17.3 Mistakes of Process

  1. Over-trading. Activity as a substitute for analysis.
  2. Excessive leverage. Turning temporary losses into permanent ones.
  3. Inadequate diversification. Concentrating too heavily in a single position or theme.
  4. Ignoring risk in pursuit of return. The eternal temptation.
  5. Failing to adapt posture to cycle conditions. Maintaining the same level of aggression regardless of market conditions.

19. Key Quotes

"The most important thing is being attentive to cycles. I'm firmly convinced that — whatever else may be going on — things will never continue going in one direction forever."

"Experience is what you got when you didn't get what you wanted."

"There are old investors, and there are bold investors, but there are no old bold investors."

"The biggest investing errors come not from factors that are informational or analytical, but from those that are psychological."

"Risk means more things can happen than will happen."

"You can't predict.
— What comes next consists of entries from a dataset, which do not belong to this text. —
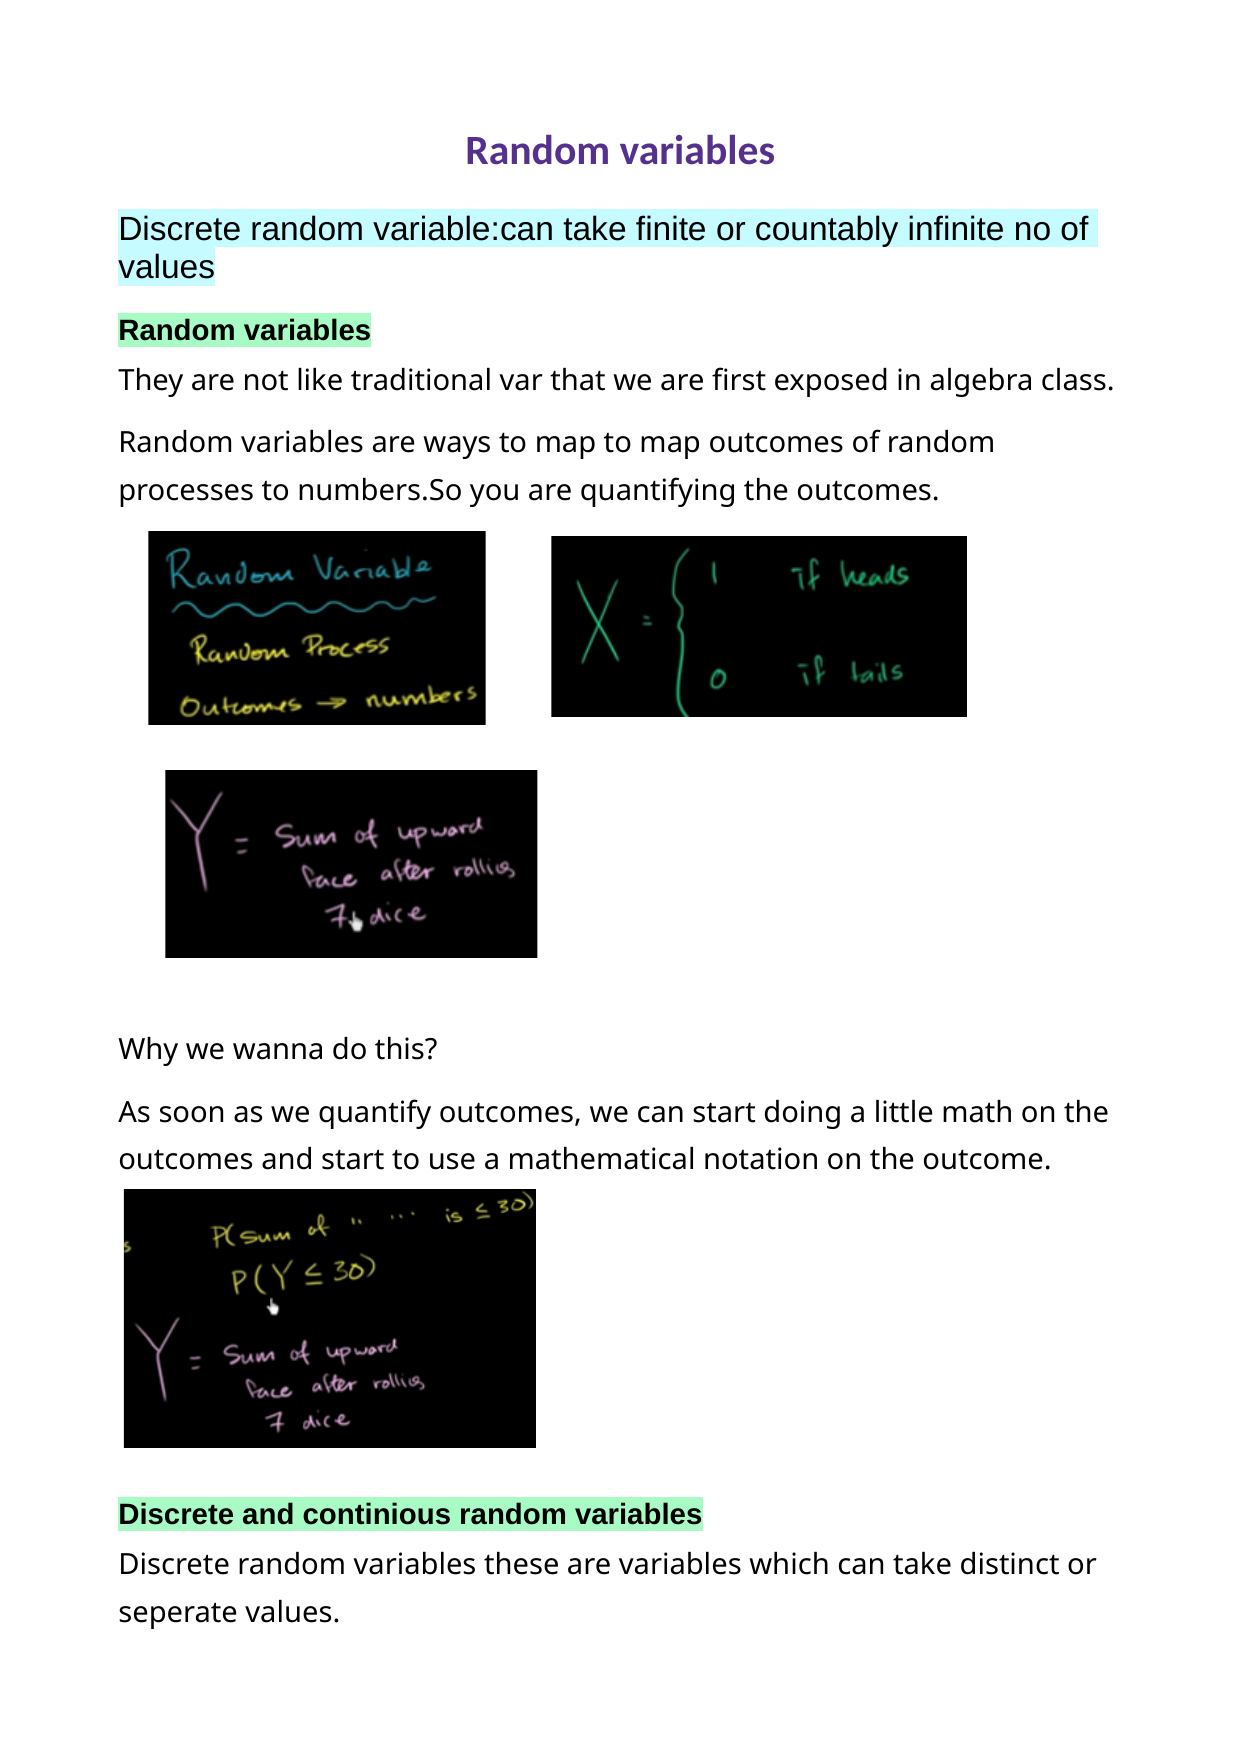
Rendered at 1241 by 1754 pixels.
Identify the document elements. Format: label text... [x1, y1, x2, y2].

subtitle Discrete random variable:can take finite or countably infinite no of values [118, 208, 1122, 286]
subtitle Discrete and continious random variables [703, 1497, 1122, 1531]
picture [551, 536, 967, 717]
text Discrete random variables these are variables which can take distinct or seperate values. [118, 1543, 1122, 1631]
subtitle Random variables [371, 313, 1122, 347]
text Random variables are ways to map to map outcomes of random processes to numbers.So you are quantifying the outcomes. [118, 421, 1122, 509]
text They are not like traditional var that we are first exposed in algebra class. [118, 359, 1122, 399]
picture [123, 1189, 536, 1448]
subtitle Random variables [118, 124, 1122, 175]
picture [148, 531, 486, 725]
text As soon as we quantify outcomes, we can start doing a little math on the outcomes and start to use a mathematical notation on the outcome. [118, 1091, 1122, 1178]
picture [165, 770, 538, 958]
text Why we wanna do this? [118, 1029, 1122, 1068]
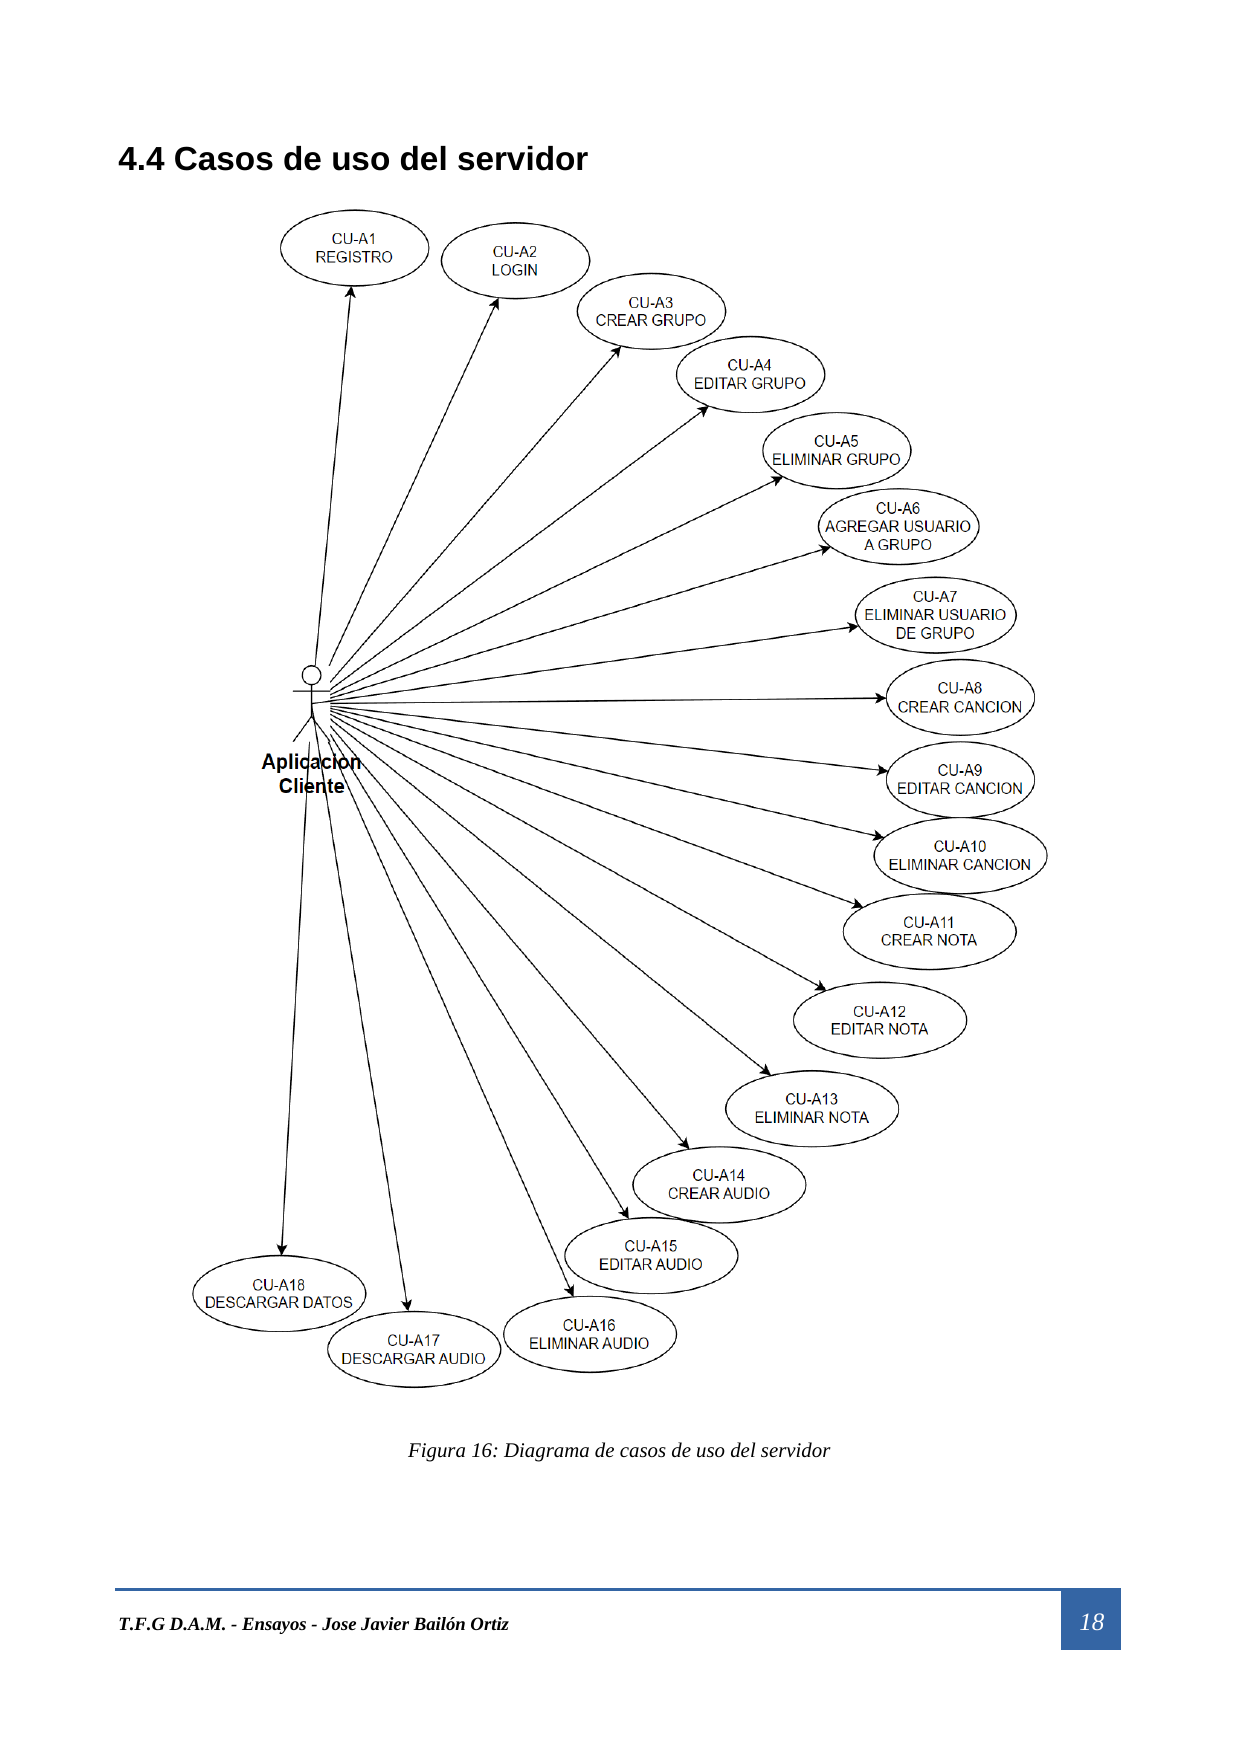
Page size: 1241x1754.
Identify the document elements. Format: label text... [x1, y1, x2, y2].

subtitle 4.4 Casos de uso del servidor [118, 139, 1122, 177]
picture [188, 205, 1052, 1389]
text Figura 16: Diagrama de casos de uso del servidor [188, 1438, 1052, 1462]
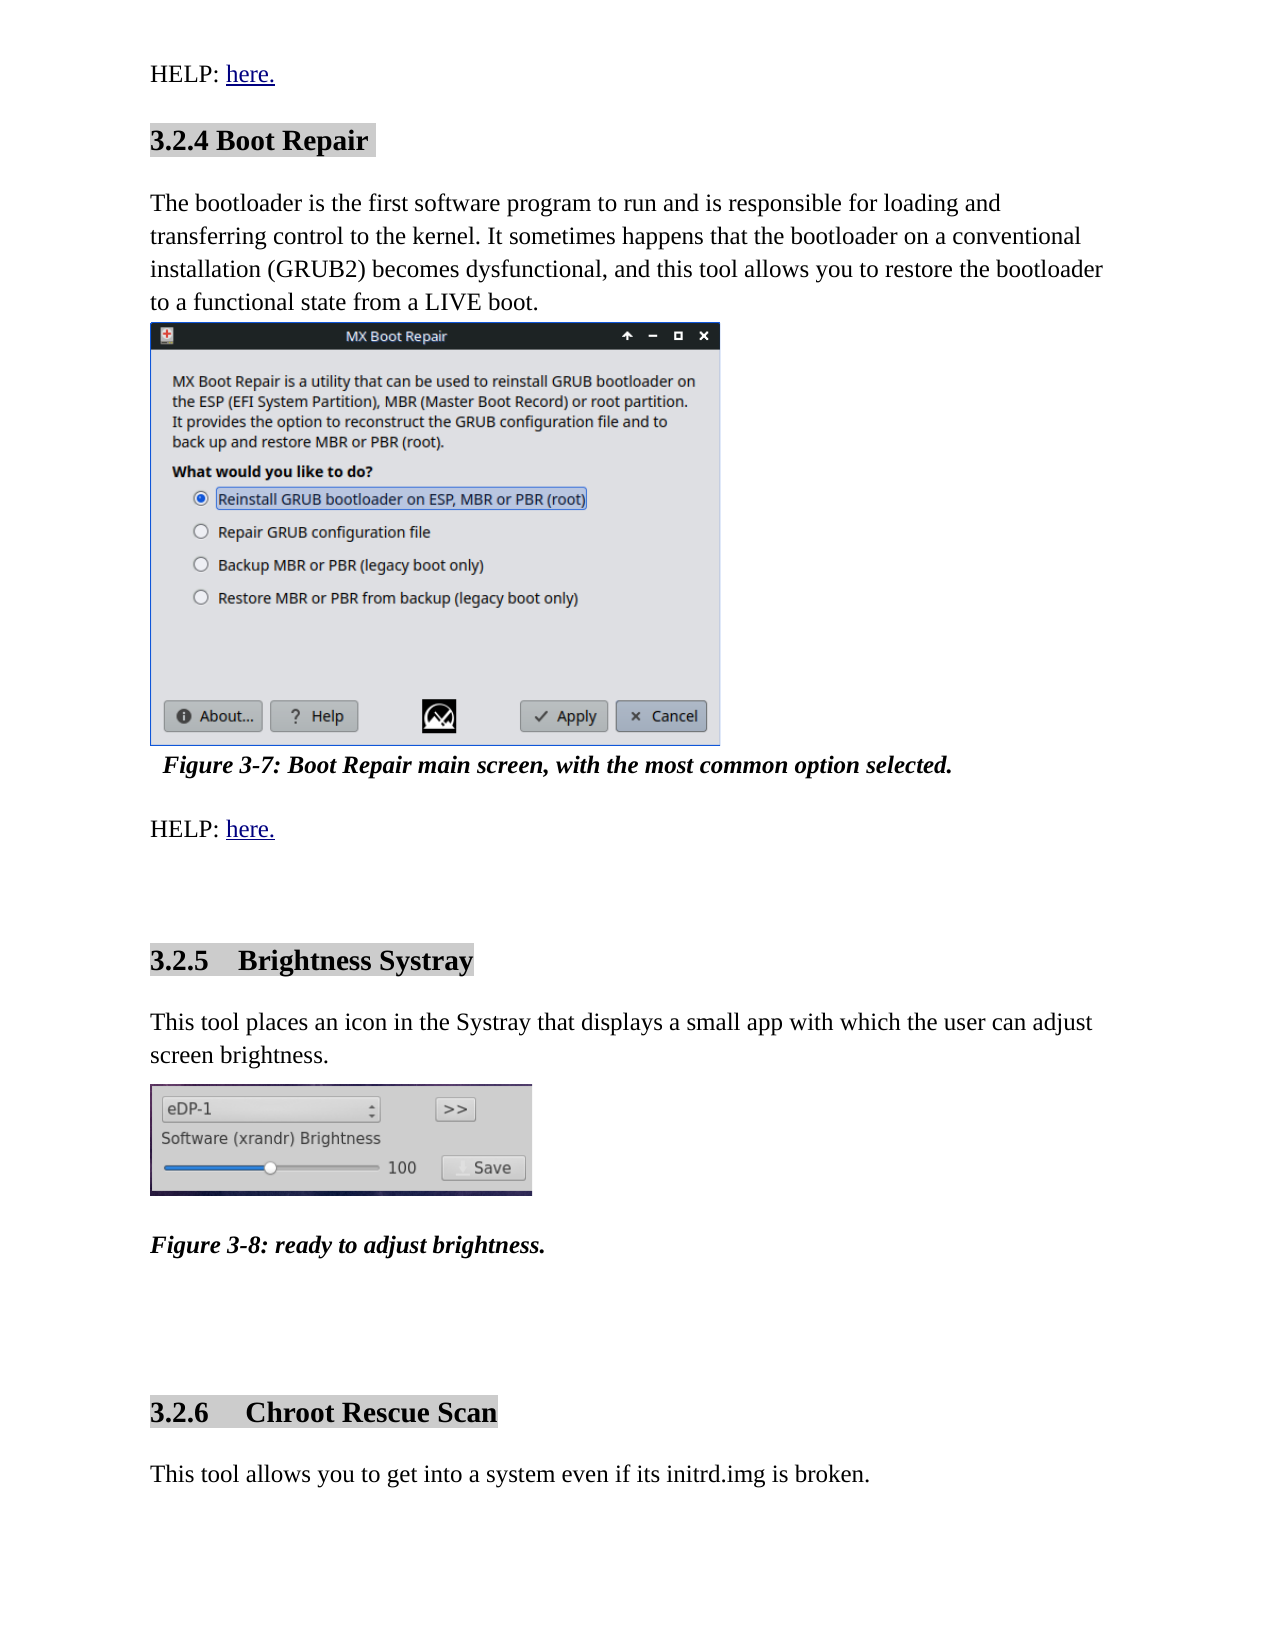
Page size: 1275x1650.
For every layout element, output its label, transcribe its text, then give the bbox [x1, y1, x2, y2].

text Figure 3-7: Boot Repair main screen, with the most common option selected. [150, 352, 1110, 778]
text This tool allows you to get into a system even if its initrd.img is broken. [150, 1459, 1125, 1488]
picture [150, 1084, 533, 1196]
text The bootloader is the first software program to run and is responsible for loading and transferring control to the kernel. It sometimes happens that the bootloader on a conventional installation (GRUB2) becomes dysfunctional, and this tool allows you to restore the bootloader to a functional state from a LIVE boot. [150, 188, 1110, 316]
text Figure 3-8: ready to adjust brightness. [150, 1230, 1125, 1259]
text This tool places an icon in the Systray that displays a small app with which the user can adjust screen brightness. [150, 1007, 1125, 1069]
subtitle 3.2.4 Boot Repair [376, 123, 1125, 157]
text HELP: here. [150, 59, 1125, 88]
text HELP: here. [150, 814, 1125, 843]
picture [150, 322, 721, 746]
subtitle 3.2.5 Brightness Systray [150, 942, 1125, 976]
subtitle 3.2.6 Chroot Rescue Scan [150, 1394, 1125, 1428]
You can prepare."

"Being too far ahead of your time is indistinguishable from being wrong."

"An investment approach that works for one person may be all wrong for another, and there's no such thing as an approach that works all the time."

"Skepticism and pessimism aren't synonymous. Skepticism calls for pessimism when optimism is excessive. But it also calls for optimism when pessimism is excessive."

"The most dangerous thing is to buy something at the peak of its popularity. At that point, all favorable facts and opinions are already factored into its price, and no new buyers are left to emerge."

"In the real world, things generally fluctuate between 'pretty good' and 'not so hot.' But in the world of investing, perception often swings from 'flawless' to 'hopeless.'"

"It's frightening to think that you might not know something, but more frightening to think that, by and large, the world is run by people who have faith that they know exactly what's going on."

"Investment success doesn't come from 'buying good things,' but rather from 'buying things well.'"

"The relationship between price and value holds the ultimate key to investment success. Buying at a low price relative to value is the most reliable route to profit."

"Unconventionality shouldn't be a goal in itself, but rather a way of thinking. In order to distinguish yourself from others, it helps to have ideas that are different and to process those ideas differently."


This specification synthesizes Howard Marks's framework for understanding risk, cycles, and the psychology that drives markets. The core message: superior investing requires not better information but better thinking — second-level thinking that goes beyond the obvious, respects the limits of knowledge, and acts with discipline when others are governed by emotion. Risk, properly understood as the probability of permanent loss rather than volatility, is the central concern of intelligent investing, and its management is the single greatest determinant of long-term success.